Scott can still remember Walker’s first spring practice and how things played out for the Spring Game.

“He had a lot thrown at him right away,” added Scott. “The day before the Spring Game his first year, he was expecting to get some work in, but we had an older player (Christian Capote) not able to play in the game.

“I called Landon and told him he was going to get more than he had expected. You had a young man out there going against players like Gaines Adams. He never backed down. Coach (Dabo) Swinney talks about being `All In.’ There is no question that Landon Walker has always been `All In’ during his time at Clemson.”

During his four-and-a-half years in the program, Walker has had the opportunity to play first for Scott and now for Robbie Caldwell, who joined the program in January. The experiences of playing for both coaches who are so well respected have made Walker better for it.

“Coach Scott has made me the player I am today,” explained Walker. “He taught all of us linemen how to play the game. We are technique specialists because of him. I am also very fortunate to play my final season at Clemson with Coach Caldwell as my position coach. He knows so much about this position, and that can only make me a better player.”

While Walker has had the opportunity to play for great coaches, he is quick to mention his fellow offensive linemen that are also seasoned veterans and have been through the ups and downs of the past four years.

“We have a unique group,” said Walker. “Phillip Price, who was originally a tight end, Mason Cloy, David Smith, and I came in together. We were thrown into the fire early, but that made us the close group that we are. These guys are like brothers to me. To be able to have a final season that has started out so well makes it even more memorable.”

Walker has been able to enjoy the 2011 season a little more due to his hard work in the classroom during the previous four years. In August, he earned his degree in management and is currently taking graduate classes. The opportunity to have his degree before the 2011 season has been an advantage for him and his team.

“To already have my degree is a blessing,” said Walker. “Knowing I have my degree from Clemson means so much to me and my family. It also makes this season so much easier to deal with from an academic standpoint. I have more time for football than ever before.”

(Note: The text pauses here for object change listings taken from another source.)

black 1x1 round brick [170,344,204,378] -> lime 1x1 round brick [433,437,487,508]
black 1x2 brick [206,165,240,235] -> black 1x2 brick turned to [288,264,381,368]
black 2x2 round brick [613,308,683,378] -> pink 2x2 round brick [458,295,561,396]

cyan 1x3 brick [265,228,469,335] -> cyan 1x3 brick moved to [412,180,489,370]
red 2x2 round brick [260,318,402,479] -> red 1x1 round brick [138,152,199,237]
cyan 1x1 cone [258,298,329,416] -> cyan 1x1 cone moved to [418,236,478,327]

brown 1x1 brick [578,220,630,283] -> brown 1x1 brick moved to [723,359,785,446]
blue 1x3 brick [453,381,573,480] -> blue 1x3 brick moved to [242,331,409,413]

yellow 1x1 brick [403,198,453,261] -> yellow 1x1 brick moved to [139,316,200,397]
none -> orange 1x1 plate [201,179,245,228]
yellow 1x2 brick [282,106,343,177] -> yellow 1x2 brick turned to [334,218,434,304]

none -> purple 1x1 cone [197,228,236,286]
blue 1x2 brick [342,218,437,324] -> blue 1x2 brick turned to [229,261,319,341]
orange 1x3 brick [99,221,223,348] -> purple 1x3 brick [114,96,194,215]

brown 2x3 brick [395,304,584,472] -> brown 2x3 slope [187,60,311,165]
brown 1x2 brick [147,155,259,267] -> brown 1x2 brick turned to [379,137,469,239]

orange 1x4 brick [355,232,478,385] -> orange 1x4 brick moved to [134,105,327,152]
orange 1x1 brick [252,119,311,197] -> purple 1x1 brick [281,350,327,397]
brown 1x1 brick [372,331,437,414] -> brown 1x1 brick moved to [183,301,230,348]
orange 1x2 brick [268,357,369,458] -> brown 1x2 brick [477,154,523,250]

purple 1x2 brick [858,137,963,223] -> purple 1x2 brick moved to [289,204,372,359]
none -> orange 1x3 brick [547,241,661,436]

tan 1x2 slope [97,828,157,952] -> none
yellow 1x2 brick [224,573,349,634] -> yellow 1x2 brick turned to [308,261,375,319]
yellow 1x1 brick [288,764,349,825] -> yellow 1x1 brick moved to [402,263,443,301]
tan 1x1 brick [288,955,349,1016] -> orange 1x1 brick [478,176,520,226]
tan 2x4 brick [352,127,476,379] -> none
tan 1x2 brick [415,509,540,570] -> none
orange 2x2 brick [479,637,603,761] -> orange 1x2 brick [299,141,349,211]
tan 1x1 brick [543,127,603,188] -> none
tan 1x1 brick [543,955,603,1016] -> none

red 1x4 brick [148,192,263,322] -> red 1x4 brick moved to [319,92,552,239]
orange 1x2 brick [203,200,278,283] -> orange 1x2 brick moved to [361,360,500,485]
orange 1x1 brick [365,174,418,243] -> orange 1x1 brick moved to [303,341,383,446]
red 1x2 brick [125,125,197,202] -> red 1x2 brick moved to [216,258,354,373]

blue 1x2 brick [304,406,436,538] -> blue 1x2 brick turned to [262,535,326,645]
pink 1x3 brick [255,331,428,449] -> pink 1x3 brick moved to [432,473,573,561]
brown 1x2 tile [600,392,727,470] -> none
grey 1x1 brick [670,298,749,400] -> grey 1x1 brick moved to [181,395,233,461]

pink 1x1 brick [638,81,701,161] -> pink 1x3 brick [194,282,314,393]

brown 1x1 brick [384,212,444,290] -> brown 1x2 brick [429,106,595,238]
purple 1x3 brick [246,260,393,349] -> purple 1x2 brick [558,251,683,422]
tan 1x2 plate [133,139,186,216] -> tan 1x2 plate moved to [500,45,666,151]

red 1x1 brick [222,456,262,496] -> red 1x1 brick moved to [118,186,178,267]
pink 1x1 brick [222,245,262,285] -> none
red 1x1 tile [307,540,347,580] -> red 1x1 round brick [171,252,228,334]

While he has prepared for life outside football, he has put in preparation for the next level if he decides to make the NFL a career. In his four years and 42 games as a starter, he has had to battle against the likes of Ndamukong Suh (Nebraska), now an All-Pro in the NFL, Jerry Hughes (TCU), now with the Colts, and Derrick Morgan (Georgia Tech), now with the Titans. And that list does not include his daily battles in practice for three years against Da’Quan Bowers, now with the Buccaneers.

While Walker may have a little more time than the regular student-athlete, his calendar is still jam-packed with graduate classes, practice, and other obligations. One place where you can usually find the well-spoken offensive lineman is meeting with the media that cover the Tigers. He has always had the reputation of being an outstanding representative of the program, both in good and bad times.

“It isn’t always easy being positive, especially when things are not going as well as you want them to,” admitted Walker. “But, I enjoy speaking to the media. They have a job to do. I think doing interviews helps me prepare for the game that is coming up.”

The calendar has already turned to October, and before long Walker will be playing his last game as a Tiger. However, he is still looking forward to everything that this Clemson team has to play for.

“It is really hard to believe how fast the past four years have flown by,” said Walker. “I really think this year could be very special for us. This team has done a great job of taking this season one game at a time.

“There are still so many goals out there that we have not reached and will have an opportunity to do so if we keep playing together.”